The article says it is full. My guess at to what makes such small places unattractive to the few homeless people in LA that I have occasion to discuss such things with, aka my neighbors, is the lack of storage space or ability to bring their stuff with them. Seems a standard in LA sheltering is 2 60 gal trash bags volume of stuff. Some get around that by maintaining piles of stuff out on the street within walking distance of a shelter and establish a watch system with other inhabitants.


That seems a slight downgrade to the run down sudent accomodation i had in 2000 (student housing set in sub-units of 8 individual rooms, with communal toilets and kitchen per unit, with about 6 units per building)
That gave roughly equivelent housing to this, but at a far higher density…

It’s better than nothing to be sure, but it doesn’t seem a good use of that space IMHO…

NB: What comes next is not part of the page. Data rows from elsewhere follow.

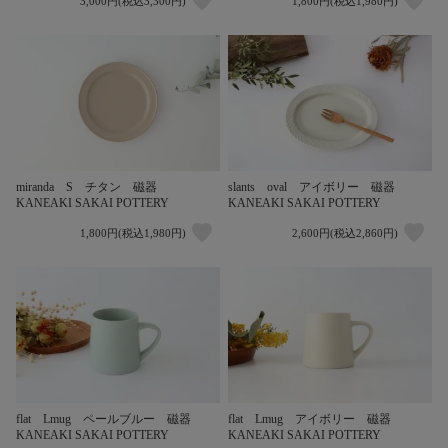
3,000円(税込3,300円)
1,800円(税込1,980円)
slants oval アイボリー 磁器
miranda S チタン 磁器
KANEAKI SAKAI POTTERY
KANEAKI SAKAI POTTERY
1,800円(税込1,980円)
2,600円(税込2,860円)
flat Lmug ペールブルー 磁器
flat Lmug アイボリー 磁器
KANEAKI SAKAI POTTERY
KANEAKI SAKAI POTTERY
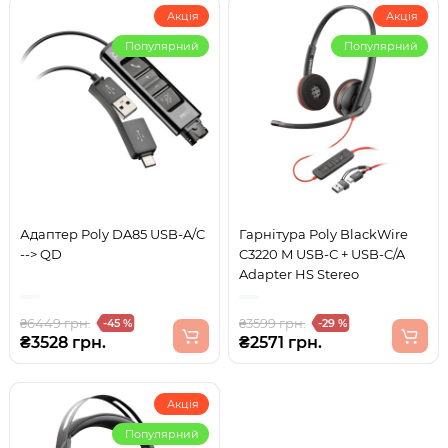
Акція
Акція
Популярний
Популярний
Адаптер Poly DA85 USB-A/C
Гарнітура Poly BlackWire
--> QD
C3220 M USB-С + USB-C/A
Adapter HS Stereo
₴6449 грн.
₴3599 грн.
-45 %
-29 %
₴3528 грн.
₴2571 грн.
Акція
Популярний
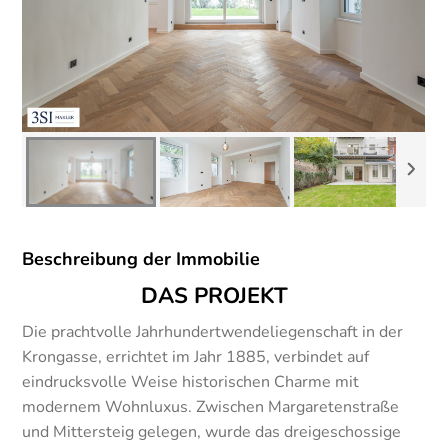
Beschreibung der Immobilie
DAS PROJEKT
Die prachtvolle Jahrhundertwendeliegenschaft in der
Krongasse, errichtet im Jahr 1885, verbindet auf
eindrucksvolle Weise historischen Charme mit
modernem Wohnluxus. Zwischen Margaretenstraße
und Mittersteig gelegen, wurde das dreigeschossige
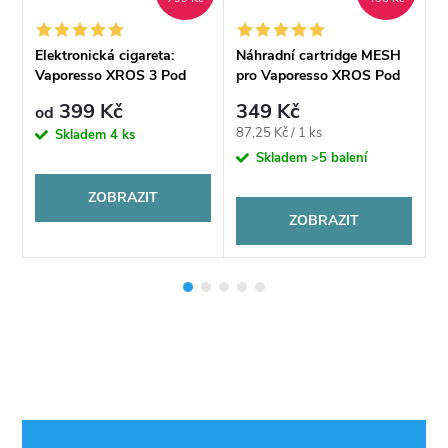
Elektronická cigareta:
Náhradní cartridge MESH
V
Vaporesso XROS 3 Pod
pro Vaporesso XROS Pod
s
sada (1000mAh)
0,7Ω/1,0Ω/0,6Ω
399 Kč
349 Kč
od
Měrná
87,25 Kč / 1 ks
Skladem
4 ks
cena:
Skladem
>5 balení
ZOBRAZIT
ZOBRAZIT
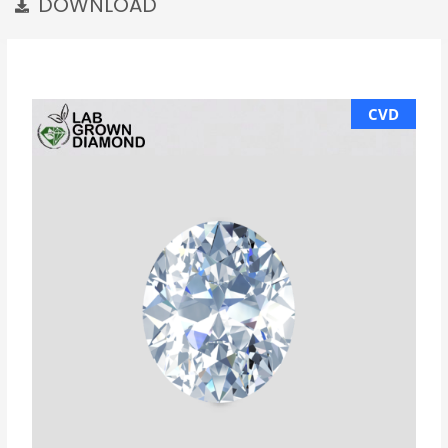
DOWNLOAD
CVD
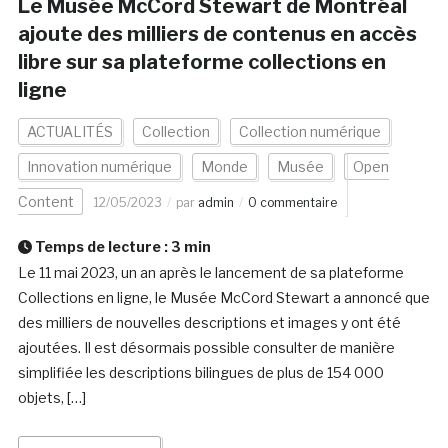
Le Musée McCord Stewart de Montréal
ajoute des milliers de contenus en accès
libre sur sa plateforme collections en
ligne
ACTUALITÉS
Collection
Collection numérique
Innovation numérique
Monde
Musée
Open
Content
12/05/2023
par
admin
0 commentaire
Temps de lecture :
3
min
Le 11 mai 2023, un an après le lancement de sa plateforme
Collections en ligne, le Musée McCord Stewart a annoncé que
des milliers de nouvelles descriptions et images y ont été
ajoutées. Il est désormais possible consulter de manière
simplifiée les descriptions bilingues de plus de 154 000
objets, […]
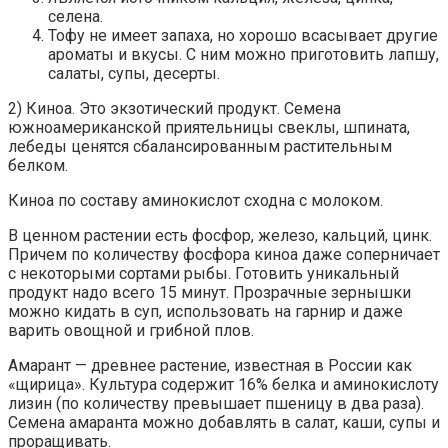
селена.
Тофу не имеет запаха, но хорошо всасывает другие
ароматы и вкусы. С ним можно приготовить лапшу,
салаты, супы, десерты.
2) Киноа. Это экзотический продукт. Семена
южноамериканской приятельницы свеклы, шпината,
лебеды ценятся сбалансированным растительным
белком.
Киноа по составу аминокислот сходна с молоком.
В ценном растении есть фосфор, железо, кальций, цинк.
Причем по количеству фосфора киноа даже соперничает
с некоторыми сортами рыбы. Готовить уникальный
продукт надо всего 15 минут. Прозрачные зернышки
можно кидать в суп, использовать на гарнир и даже
варить овощной и грибной плов.
Амарант — древнее растение, известная в России как
«щирица». Культура содержит 16% белка и аминокислоту
лизин (по количеству превышает пшеницу в два раза).
Семена амаранта можно добавлять в салат, каши, супы и
проращивать.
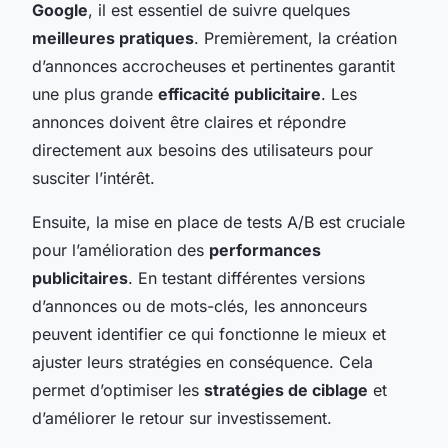
Google
, il est essentiel de suivre quelques
meilleures pratiques
. Premièrement, la création
d’annonces accrocheuses et pertinentes garantit
une plus grande
efficacité publicitaire
. Les
annonces doivent être claires et répondre
directement aux besoins des utilisateurs pour
susciter l’intérêt.
Ensuite, la mise en place de tests A/B est cruciale
pour l’amélioration des
performances
publicitaires
. En testant différentes versions
d’annonces ou de mots-clés, les annonceurs
peuvent identifier ce qui fonctionne le mieux et
ajuster leurs stratégies en conséquence. Cela
permet d’optimiser les
stratégies de ciblage
et
d’améliorer le retour sur investissement.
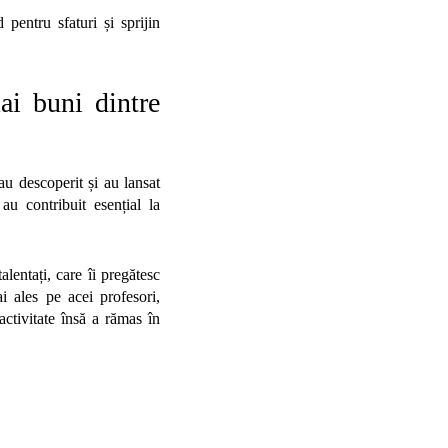
 pentru sfaturi și sprijin
i buni dintre
au descoperit și au lansat
au contribuit esențial la
lentați, care îi pregătesc
i ales pe acei profesori,
activitate însă a rămas în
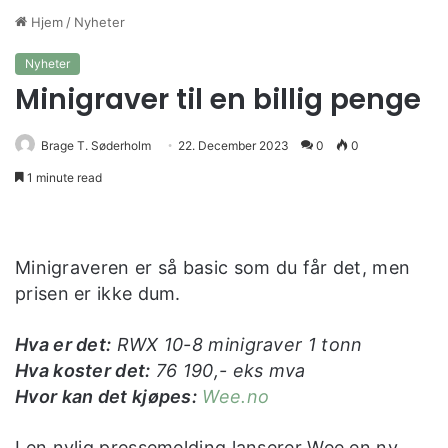
Hjem
/
Nyheter
Nyheter
Minigraver til en billig penge
Brage T. Søderholm
22. December 2023
0
0
1 minute read
Minigraveren er så basic som du får det, men
prisen er ikke dum.
Hva er det:
RWX 10-8 minigraver 1 tonn
Hva koster det:
76 190,- eks mva
Hvor kan det kjøpes:
Wee.no
I en nylig pressemelding lanserer Wee en ny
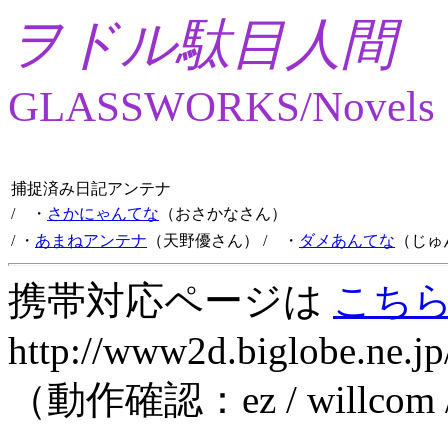
ヲドル駄目人間
GLASSWORKS/Novels
捕捉済み日記アンテナ
/ ・
さかにゃんてな
（おさかなさん）
/ ・
あまねアンテナ
（天野優さん）
/ ・
ダメあんてな
（じゅ
携帯対応ページは
こち
http://www2d.biglobe.ne.jp
（動作確認：ez / willcom 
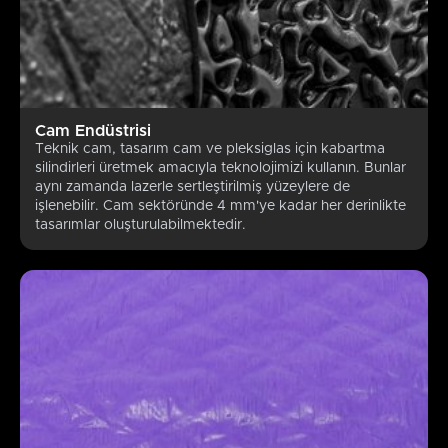
Cam Endüstrisi
Teknik cam, tasarım cam ve pleksiglas için kabartma
silindirleri üretmek amacıyla teknolojimizi kullanın. Bunlar
aynı zamanda lazerle sertleştirilmiş yüzeylere de
işlenebilir. Cam sektöründe 4 mm'ye kadar her derinlikte
tasarımlar oluşturulabilmektedir.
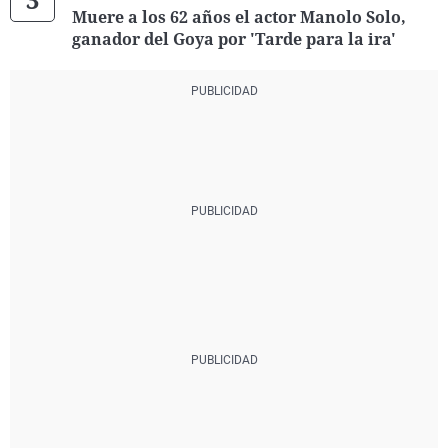
Muere a los 62 años el actor Manolo Solo,
ganador del Goya por 'Tarde para la ira'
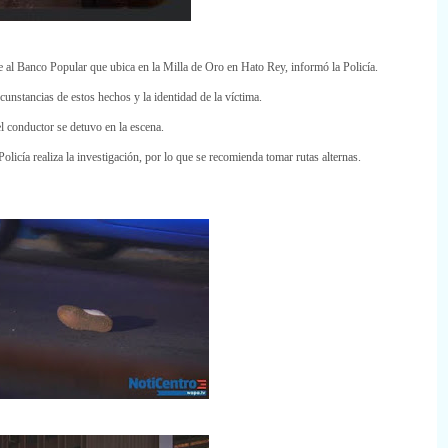
e al Banco Popular que ubica en la Milla de Oro en Hato Rey, informó la Policía.
unstancias de estos hechos y la identidad de la víctima.
l conductor se detuvo en la escena.
licía realiza la investigación, por lo que se recomienda tomar rutas alternas.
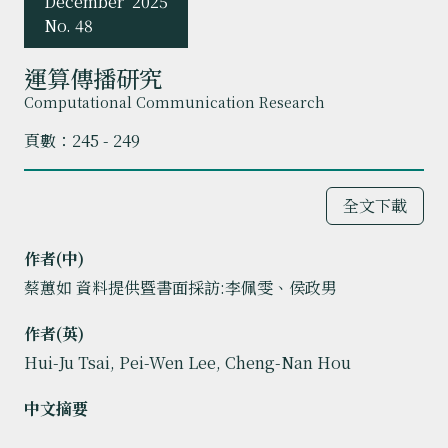
December
2025
No. 48
運算傳播研究
Computational Communication Research
頁數：245 - 249
全文下載
作者(中)
蔡蕙如 資料提供暨書面採訪:李佩雯、侯政男
作者(英)
Hui-Ju Tsai, Pei-Wen Lee, Cheng-Nan Hou
中文摘要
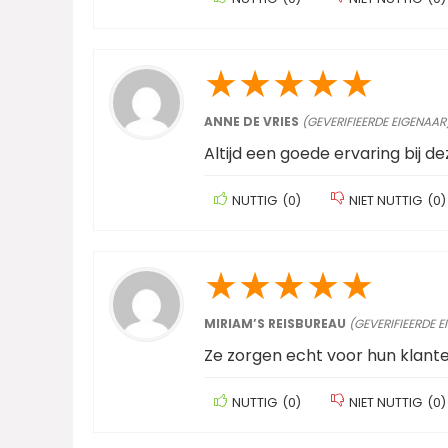
★
★
★
★
★
ANNE DE VRIES
(GEVERIFIEERDE EIGENAAR
Altijd een goede ervaring bij 
NUTTIG
(
0
)
NIET NUTTIG
(
0
)
★
★
★
★
★
MIRIAM’S REISBUREAU
(GEVERIFIEERDE 
Ze zorgen echt voor hun klante
NUTTIG
(
0
)
NIET NUTTIG
(
0
)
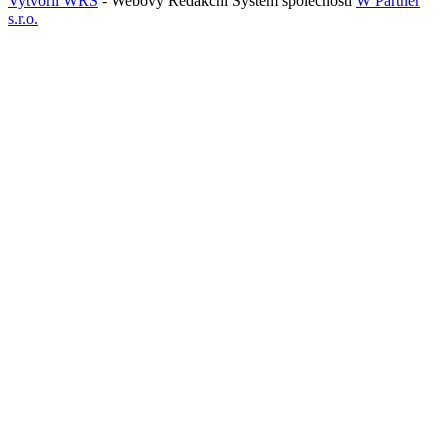
Vytvořil WRS
- Webový Redakční Systém společnosti
W Partner
s.r.o.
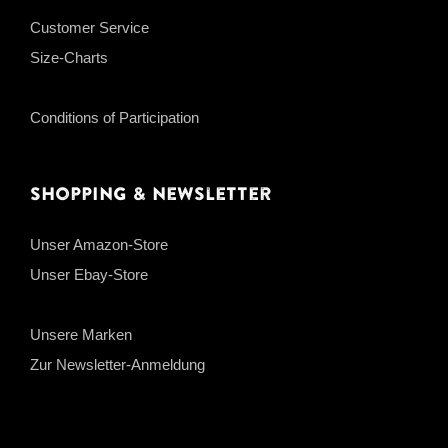
Customer Service
Size-Charts
Conditions of Participation
Shopping & Newsletter
Unser Amazon-Store
Unser Ebay-Store
Unsere Marken
Zur Newsletter-Anmeldung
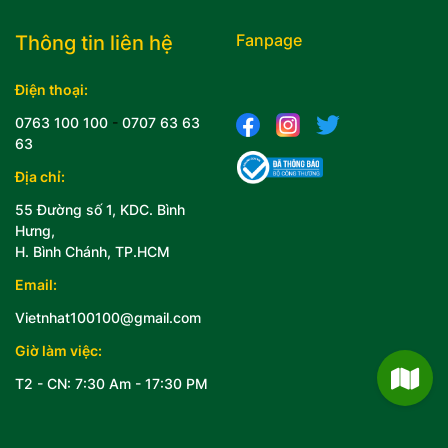
Fanpage
Thông tin liên hệ
Điện thoại:
0763 100 100
-
0707 63 63
63
Địa chỉ:
55 Đường số 1, KDC. Bình
Hưng,
H. Bình Chánh, TP.HCM
Email:
Vietnhat100100@gmail.com
Giờ làm việc:
T2 - CN: 7:30 Am - 17:30 PM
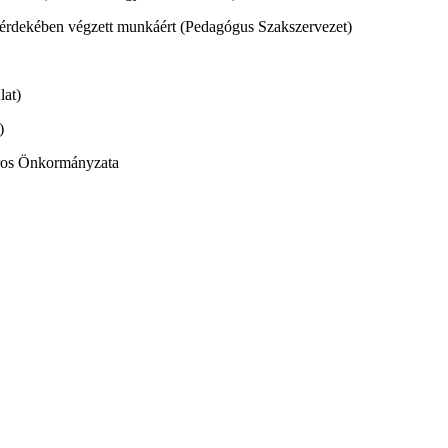
e érdekében végzett munkáért (Pedagógus Szakszervezet)
lat)
)
áros Önkormányzata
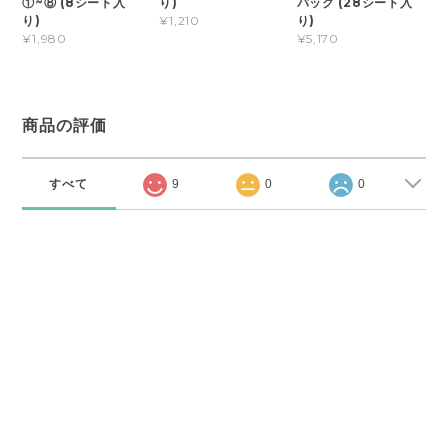
①~⑧ (8シート入
り)
パック (28シート入
り)
り)
¥1,210
¥1,980
¥5,170
商品の評価
すべて
9
0
0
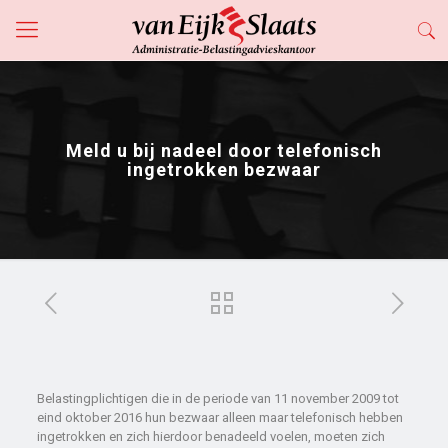
Meld u bij nadeel door telefonisch
ingetrokken bezwaar
Belastingplichtigen die in de periode van 11 november 2009 tot
eind oktober 2016 hun bezwaar alleen maar telefonisch hebben
ingetrokken en zich hierdoor benadeeld voelen, moeten zich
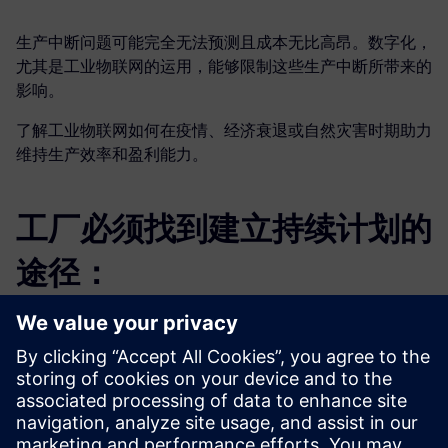
生产中断问题可能完全无法预测且成本无比高昂。数字化，
尤其是工业物联网的运用，能够限制这些生产中断所带来的
影响。
了解工业物联网如何在疫情、经济衰退或自然灾害时期助力
维持生产效率和盈利能力。
工厂必须找到建立持续计划的
途径：
如果资产或流程无法维持正常动转，企业应如何安全缩
减运营规模？
如果无法保证满负荷运转，企业应如何提高效率以保持
盈利能力？
如果团队无法亲临现场一线，企业应如何保持生产效率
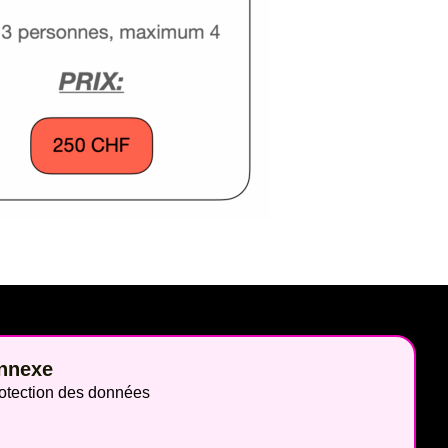
nnexe
otection des données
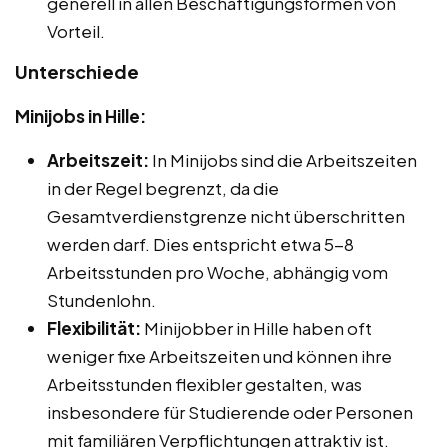
generell in allen Beschäftigungsformen von
Vorteil.
Unterschiede
Minijobs in Hille:
Arbeitszeit:
In Minijobs sind die Arbeitszeiten
in der Regel begrenzt, da die
Gesamtverdienstgrenze nicht überschritten
werden darf. Dies entspricht etwa 5-8
Arbeitsstunden pro Woche, abhängig vom
Stundenlohn.
Flexibilität:
Minijobber in Hille haben oft
weniger fixe Arbeitszeiten und können ihre
Arbeitsstunden flexibler gestalten, was
insbesondere für Studierende oder Personen
mit familiären Verpflichtungen attraktiv ist.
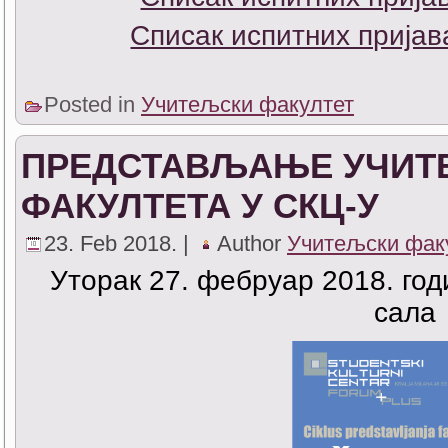
Списак испитних пријав
Posted in
Учитељски факултет
ПРЕДСТАВЉАЊЕ УЧИТ
ФАКУЛТЕТА У СКЦ-У
23. Feb 2018. |
Author
Учитељски фак
Уторак 27. фебруар 2018. год
сала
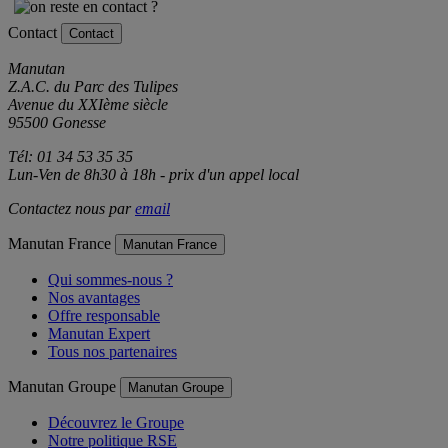
Contact
Contact
Manutan
Z.A.C. du Parc des Tulipes
Avenue du XXIème siècle
95500 Gonesse
Tél: 01 34 53 35 35
Lun-Ven de 8h30 à 18h - prix d'un appel local
Contactez nous par
email
Manutan France
Manutan France
Qui sommes-nous ?
Nos avantages
Offre responsable
Manutan Expert
Tous nos partenaires
Manutan Groupe
Manutan Groupe
Découvrez le Groupe
Notre politique RSE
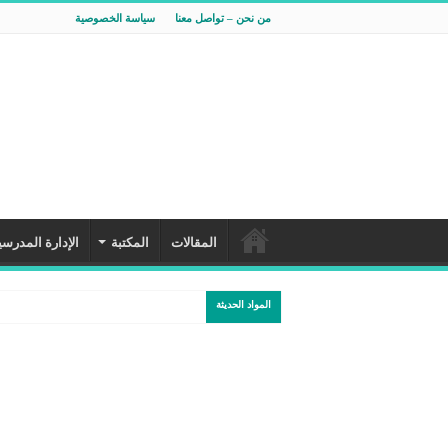
من نحن – تواصل معنا
سياسة الخصوصية
المقالات
المكتبة
الإدارة المدرسي
المواد الحديثة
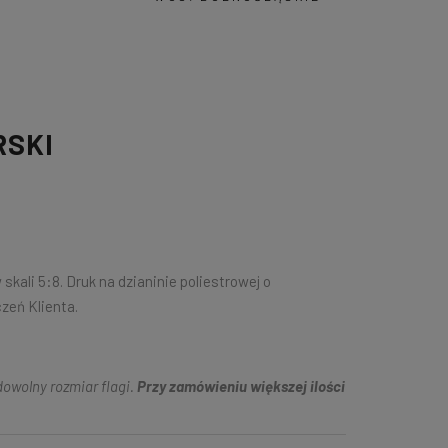
RSKI
ali 5:8. Druk na dzianinie poliestrowej o
eń Klienta.
owolny rozmiar flagi.
Przy zamówieniu większej ilości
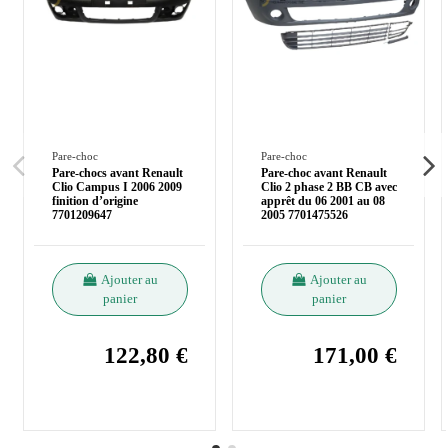
Pare-choc
Pare-choc
Pare-chocs avant Renault
Pare-choc avant Renault
Clio Campus I 2006 2009
Clio 2 phase 2 BB CB avec
finition d’origine
apprêt du 06 2001 au 08
7701209647
2005 7701475526
Ajouter au
Ajouter au
panier
panier
122,80 €
171,00 €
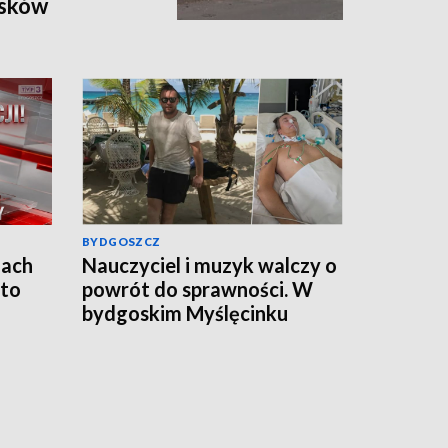
osków
BYDGOSZCZ
jach
Nauczyciel i muzyk walczy o
 to
powrót do sprawności. W
bydgoskim Myślęcinku
odbędzie się charytatywny
„UNIT dla Jareckiego”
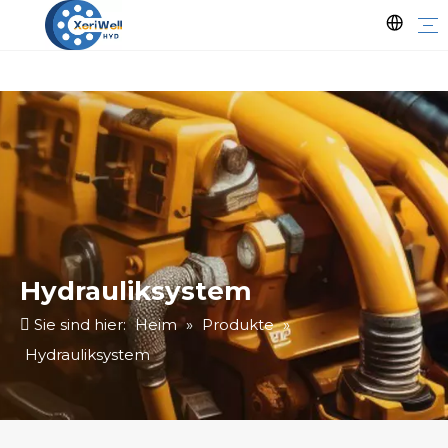
Hydrauliksystem
Sie sind hier:
Heim
»
Produkte
»
Hydrauliksystem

Ah, but that’s the thing - it doesn’t. At least, not in the sense of “giving people want they want.” It just means this option is seen as at least slightly less shitty than their current living conditions. Which, in this state, are completely and utterly shitty. The vast majority of the homeless would prefer conventional homes/apartments. Those aren’t available to them. Given the low occupancy of this space, you’re not even touching a tiny fraction of that group. So sure, this option is more secure than living in a cardboard box or tent. It’s less likely to get you hassled by the cops/parking enforcement than living in your car (or a cardboard box or a tent on public land). And yeah, people will take this over that (if, for no other reason, than because it’s legal), but it’s not what people would choose if they had real choices. If you give me a choice between being punched in the face or knifed in the kidney, I’ll choose the face-punching. Doesn’t mean I want to get punched in the face.